PBS announces 'Amanpour' as interim replacement for Charlie Rose

PBS has a plan for replacing Charlie Rose's late-night interview program, and it starts with Christiane Amanpour....

Posted: Dec 4, 2017 11:25 PM
Updated: Dec 4, 2017 11:25 PM

PBS has a plan for replacing Charlie Rose's late-night interview program, and it starts with Christiane Amanpour.

"Amanpour," the acclaimed journalist's existing program on CNN International, will be aired by PBS stations "on an interim basis," the public broadcasting network said Monday.

The network said it is also "finalizing plans for a second public affairs program to follow 'Amanpour' on PBS in the 11:30pm half hour time slot, rounding out the hour."

PBS declined to say who will host or produce that program.

"Charlie Rose" was a staple of the PBS schedule for decades. The hour-long program was owned by Rose's production company and distributed to local PBS stations all across the country. Many stations scheduled it at 11 p.m.

The program was taped at Bloomberg TV headquarters and reaired by Bloomberg.

Now both PBS and Bloomberg have an opening. The networks severed ties with Rose after the Washington Post and other outlets reported on sexual harassment allegations in Rose's past.

Rose has apologized for "inappropriate behavior" while casting doubt on some of the accusations.

During the scandal, PBS supplied repeats of shows like "Masterpiece Theater" for stations to air in lieu of "Charlie Rose."

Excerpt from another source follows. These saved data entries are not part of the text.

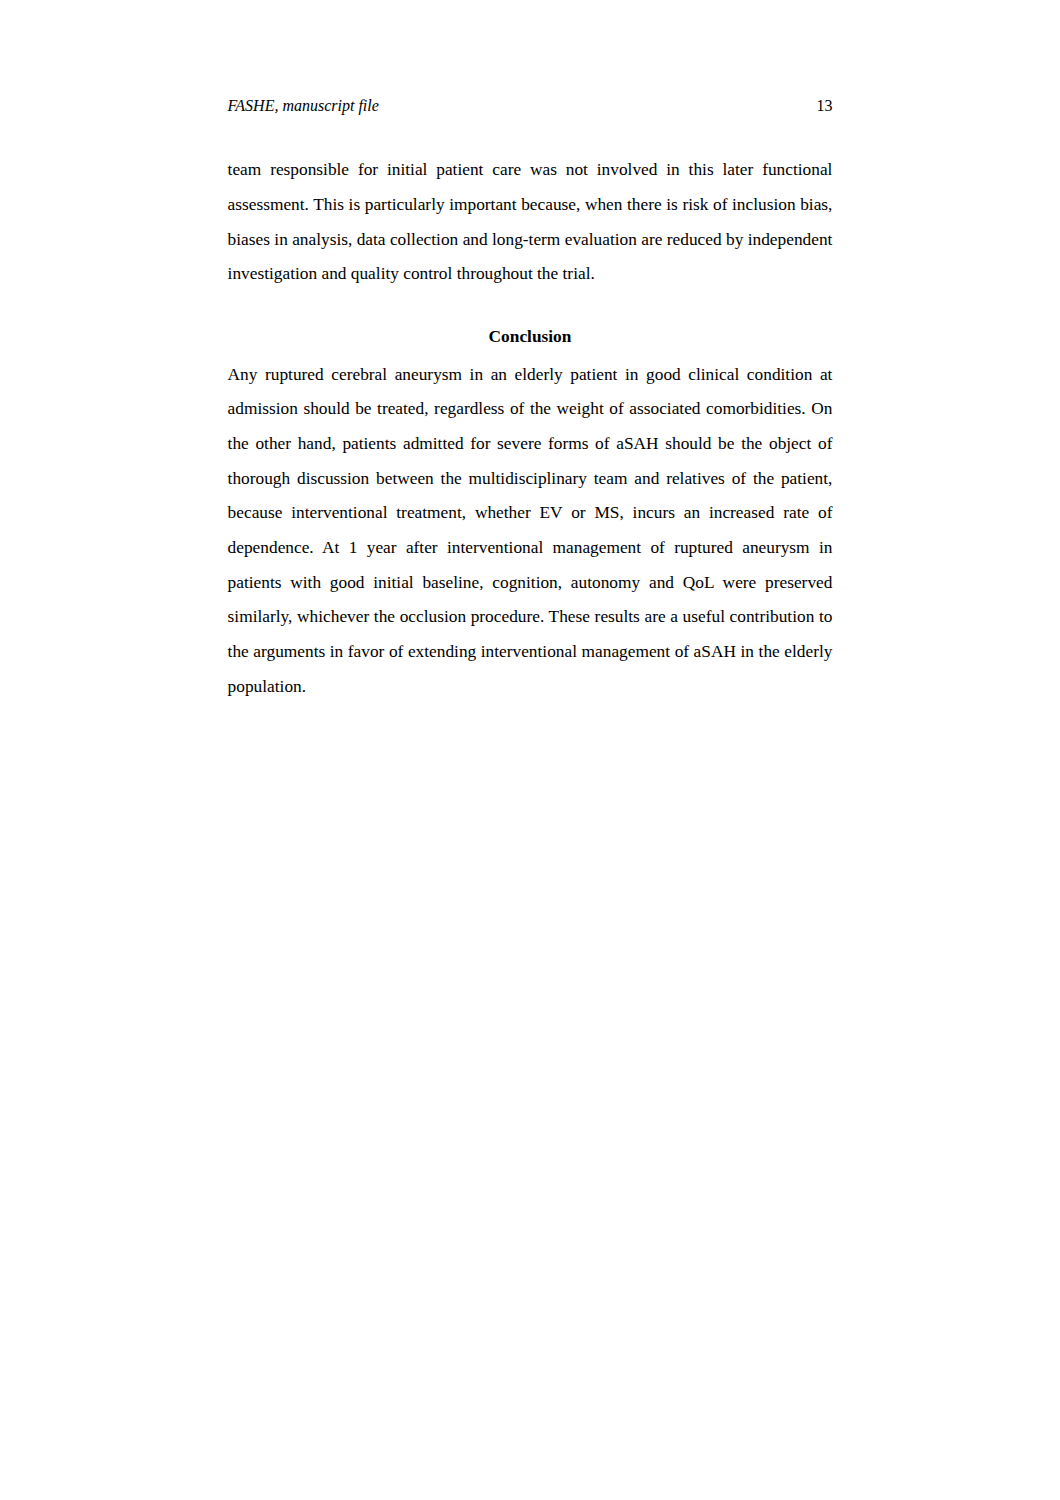FASHE, manuscript file 13
team responsible for initial patient care was not involved in this later functional assessment. This is particularly important because, when there is risk of inclusion bias, biases in analysis, data collection and long-term evaluation are reduced by independent investigation and quality control throughout the trial.
Conclusion
Any ruptured cerebral aneurysm in an elderly patient in good clinical condition at admission should be treated, regardless of the weight of associated comorbidities. On the other hand, patients admitted for severe forms of aSAH should be the object of thorough discussion between the multidisciplinary team and relatives of the patient, because interventional treatment, whether EV or MS, incurs an increased rate of dependence. At 1 year after interventional management of ruptured aneurysm in patients with good initial baseline, cognition, autonomy and QoL were preserved similarly, whichever the occlusion procedure. These results are a useful contribution to the arguments in favor of extending interventional management of aSAH in the elderly population.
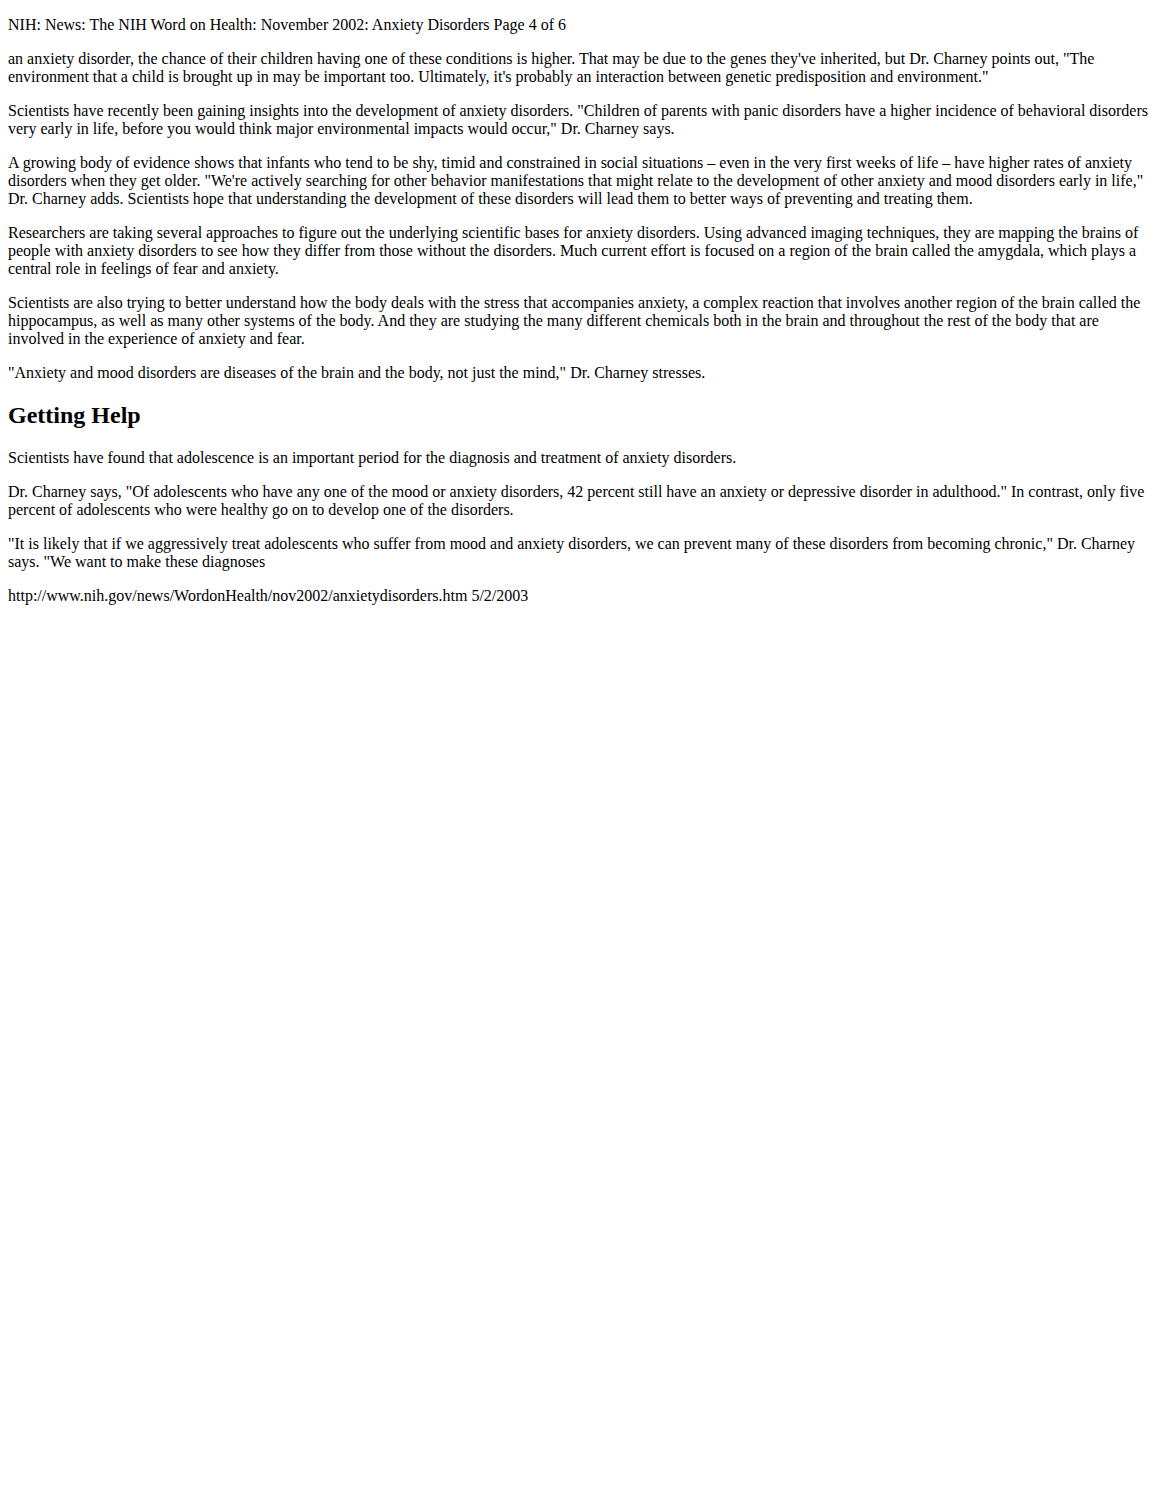NIH: News: The NIH Word on Health: November 2002: Anxiety Disorders Page 4 of 6
an anxiety disorder, the chance of their children having one of these conditions is higher. That may be due to the genes they've inherited, but Dr. Charney points out, "The environment that a child is brought up in may be important too. Ultimately, it's probably an interaction between genetic predisposition and environment."
Scientists have recently been gaining insights into the development of anxiety disorders. "Children of parents with panic disorders have a higher incidence of behavioral disorders very early in life, before you would think major environmental impacts would occur," Dr. Charney says.
A growing body of evidence shows that infants who tend to be shy, timid and constrained in social situations – even in the very first weeks of life – have higher rates of anxiety disorders when they get older. "We're actively searching for other behavior manifestations that might relate to the development of other anxiety and mood disorders early in life," Dr. Charney adds. Scientists hope that understanding the development of these disorders will lead them to better ways of preventing and treating them.
Researchers are taking several approaches to figure out the underlying scientific bases for anxiety disorders. Using advanced imaging techniques, they are mapping the brains of people with anxiety disorders to see how they differ from those without the disorders. Much current effort is focused on a region of the brain called the amygdala, which plays a central role in feelings of fear and anxiety.
Scientists are also trying to better understand how the body deals with the stress that accompanies anxiety, a complex reaction that involves another region of the brain called the hippocampus, as well as many other systems of the body. And they are studying the many different chemicals both in the brain and throughout the rest of the body that are involved in the experience of anxiety and fear.
"Anxiety and mood disorders are diseases of the brain and the body, not just the mind," Dr. Charney stresses.
Getting Help
Scientists have found that adolescence is an important period for the diagnosis and treatment of anxiety disorders.
Dr. Charney says, "Of adolescents who have any one of the mood or anxiety disorders, 42 percent still have an anxiety or depressive disorder in adulthood." In contrast, only five percent of adolescents who were healthy go on to develop one of the disorders.
"It is likely that if we aggressively treat adolescents who suffer from mood and anxiety disorders, we can prevent many of these disorders from becoming chronic," Dr. Charney says. "We want to make these diagnoses
http://www.nih.gov/news/WordonHealth/nov2002/anxietydisorders.htm 5/2/2003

But public broadcasting executives are looking for a replacement or two, which led to Amanpour.

The veteran international correspondent anchors "Amanpour" on weeknights, most frequently from London. CNN International will continue to produce and air the program. The rebroadcasts on PBS stations will help the program reach a bigger audience in the United States.

The main PBS station in New York, WNET, will begin airing "Amanpour" on Monday night. It will be made available to other stations a week from now.

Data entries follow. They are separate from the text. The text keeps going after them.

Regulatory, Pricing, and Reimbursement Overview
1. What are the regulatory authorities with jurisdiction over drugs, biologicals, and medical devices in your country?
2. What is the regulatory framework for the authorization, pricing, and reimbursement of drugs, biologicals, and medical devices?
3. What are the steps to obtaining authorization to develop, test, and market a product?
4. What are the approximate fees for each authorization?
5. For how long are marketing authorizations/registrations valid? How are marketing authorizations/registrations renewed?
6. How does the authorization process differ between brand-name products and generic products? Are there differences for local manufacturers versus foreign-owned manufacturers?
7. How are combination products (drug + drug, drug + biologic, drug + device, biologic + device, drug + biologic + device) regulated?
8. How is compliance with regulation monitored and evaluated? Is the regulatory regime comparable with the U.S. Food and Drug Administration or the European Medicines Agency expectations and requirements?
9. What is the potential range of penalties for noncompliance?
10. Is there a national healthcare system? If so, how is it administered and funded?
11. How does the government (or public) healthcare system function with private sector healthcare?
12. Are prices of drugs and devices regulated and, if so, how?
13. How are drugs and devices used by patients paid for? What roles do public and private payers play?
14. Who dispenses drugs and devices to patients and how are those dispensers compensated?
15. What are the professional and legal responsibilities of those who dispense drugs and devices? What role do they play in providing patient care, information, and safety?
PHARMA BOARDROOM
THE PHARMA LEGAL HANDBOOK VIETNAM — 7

"Featuring conversations with global leaders and decision makers on the issues affecting the world today, 'Amanpour on PBS' adds to the long tradition of public affairs programming that has been a hallmark of public media for decades," PBS CEO Paula Kerger said in a statement.

Meanwhile, at another network, "CBS This Morning" is also contemplating a successor for Rose. The morning show is having several CBS journalists fill in for him, one week at a time.